Machine learning has emerged as a powerful tool in various fields, including computer vision, natural language processing, and speech recognition. It can unravel hidden patterns within large data sets and reveal unparalleled insights, revolutionizing many industries and disciplines. However, machine and deep learning models lack interpretability and limited domain-specific knowledge, especially in applications such as physics and engineering. Alternatively, physics-informed machine learning (PIML) techniques integrate physics principles into data-driven models. By combining deep learning with domain knowledge, PIML improves the generalization of the model, abidance by the governing physical laws, and interpretability. This paper comprehensively reviews PIML applications related to subsurface energy systems, mainly in the oil and gas industry. The review highlights the successful utilization of PIML for tasks such as seismic applications, reservoir simulation, hydrocarbons production forecasting, and intelligent decision-making in the exploration and production stages. Additionally, it demonstrates PIML's capabilities to revolutionize the oil and gas industry and other emerging areas of interest, such as carbon and hydrogen storage; and geothermal systems by providing more accurate and reliable predictions for resource management and operational efficiency.
Paper Structure (32 sections, 7 equations, 11 figures)

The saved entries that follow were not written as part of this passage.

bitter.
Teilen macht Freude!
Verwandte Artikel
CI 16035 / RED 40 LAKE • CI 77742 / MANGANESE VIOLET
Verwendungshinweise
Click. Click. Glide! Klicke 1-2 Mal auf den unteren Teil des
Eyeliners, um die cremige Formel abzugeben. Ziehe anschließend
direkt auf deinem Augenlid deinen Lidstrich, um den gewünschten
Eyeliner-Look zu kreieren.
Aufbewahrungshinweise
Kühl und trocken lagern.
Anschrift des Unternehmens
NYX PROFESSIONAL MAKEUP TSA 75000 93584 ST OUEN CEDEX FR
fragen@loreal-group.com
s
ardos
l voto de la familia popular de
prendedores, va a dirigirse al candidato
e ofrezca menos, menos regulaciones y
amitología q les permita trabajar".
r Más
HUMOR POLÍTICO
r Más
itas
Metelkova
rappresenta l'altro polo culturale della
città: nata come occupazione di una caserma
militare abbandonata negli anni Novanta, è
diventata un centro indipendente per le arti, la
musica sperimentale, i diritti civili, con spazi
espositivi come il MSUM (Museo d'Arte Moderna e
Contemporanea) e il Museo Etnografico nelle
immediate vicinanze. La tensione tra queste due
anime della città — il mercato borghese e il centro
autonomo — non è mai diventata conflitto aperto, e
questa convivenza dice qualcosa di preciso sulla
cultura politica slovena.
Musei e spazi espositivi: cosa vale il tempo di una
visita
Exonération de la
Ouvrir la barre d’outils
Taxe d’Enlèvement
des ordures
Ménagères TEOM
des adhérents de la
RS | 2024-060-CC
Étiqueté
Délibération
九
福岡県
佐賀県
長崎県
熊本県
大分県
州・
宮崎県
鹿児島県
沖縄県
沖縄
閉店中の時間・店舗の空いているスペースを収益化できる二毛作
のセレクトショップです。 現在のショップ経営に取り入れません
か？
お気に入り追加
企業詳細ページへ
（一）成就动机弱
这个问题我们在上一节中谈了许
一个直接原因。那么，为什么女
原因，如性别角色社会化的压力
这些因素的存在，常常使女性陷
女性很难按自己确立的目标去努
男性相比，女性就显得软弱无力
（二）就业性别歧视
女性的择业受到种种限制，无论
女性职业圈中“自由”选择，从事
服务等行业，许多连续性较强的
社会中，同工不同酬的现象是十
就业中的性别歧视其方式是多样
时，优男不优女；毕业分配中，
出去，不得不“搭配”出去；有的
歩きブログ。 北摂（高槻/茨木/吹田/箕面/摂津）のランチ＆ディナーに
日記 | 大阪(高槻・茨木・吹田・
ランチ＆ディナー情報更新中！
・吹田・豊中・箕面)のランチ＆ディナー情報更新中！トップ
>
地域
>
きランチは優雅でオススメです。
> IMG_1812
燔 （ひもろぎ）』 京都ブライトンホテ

This paper contains 32 sections, 7 equations, 11 figures.

Figures (11)

  • Figure 1: Various modes of physics integration within data-driven models, some examples for each mode, and where they fall on the physical knowledge/data availability spectrum.
  • Figure 2: Typical architecture of a physics-informed neural network
  • Figure 3: Helmholtz equation solution for a single point source (green dot) with uniform wave propagation velocity. The sinusoidal representation networks (SIREN) provide the most accurate solution when compared against grid solver Sitzmann2020.
  • Figure 4: ($a$) Full architecture of Fourier neural network. A neural network $P$ projects the input $u$ into a higher dimension; then the input goes through Fourier layers before being projected to the target dimension using a network $Q$. $u$ is the output. ($b$) is a Fourier layer that takes an input $v$. On top: applies Fourier transform $\mathcal{F}$, filters out the higher Fourier modes using a linear transform $R$, then inverse Fourier transform $\mathcal{F}^{-1}$. On bottom: applies a local linear transform $W$Li2021.
  • Figure 5: Seismic data interpolation using PINNs, where (a) is the original seismic data, (b) is PINN output, and (c) is their difference. Red lines denote regions with missing traces Brandolin2022.